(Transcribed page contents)
▬▬▬▬▬▬

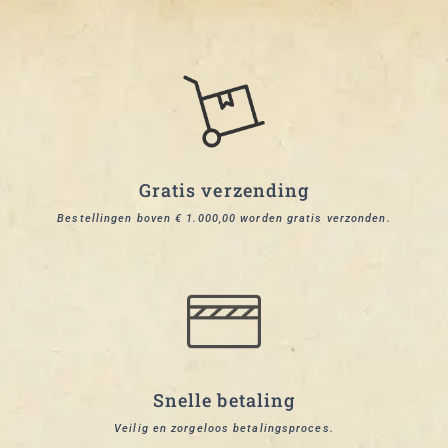
Gratis verzending
Bestellingen boven € 1.000,00 worden gratis verzonden.
Snelle betaling
Veilig en zorgeloos betalingsproces.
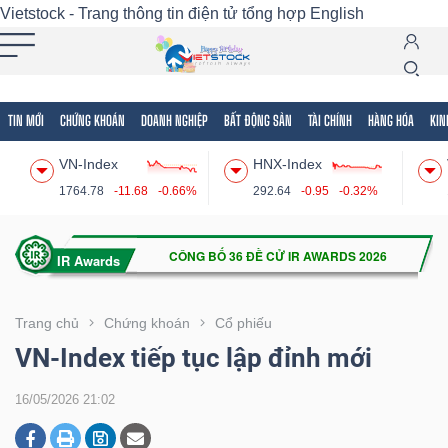
Vietstock - Trang thông tin điện tử tổng hợp
English
TIN MỚI
CHỨNG KHOÁN
DOANH NGHIỆP
BẤT ĐỘNG SẢN
TÀI CHÍNH
HÀNG HÓA
KIN
Tất cả
Tính năng
Ngành
Mã chứng khoán
Lãnh
VN-Index
HNX-Index
Tính
1764.78
-11.68
-0.66%
292.64
-0.95
-0.32%
năng
(-)
VIETSTOCK
Trang chủ
Chứng khoán
Cổ phiếu
VN-Index tiếp tục lập đỉnh mới
CHỨNG
16/05/2026 21:02
KHOÁN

▬▬▬▬▬▬

Within the records above, each line containing "Trang" is to be returned.

Vietstock - Trang thông tin điện tử tổng hợp
Trang chủ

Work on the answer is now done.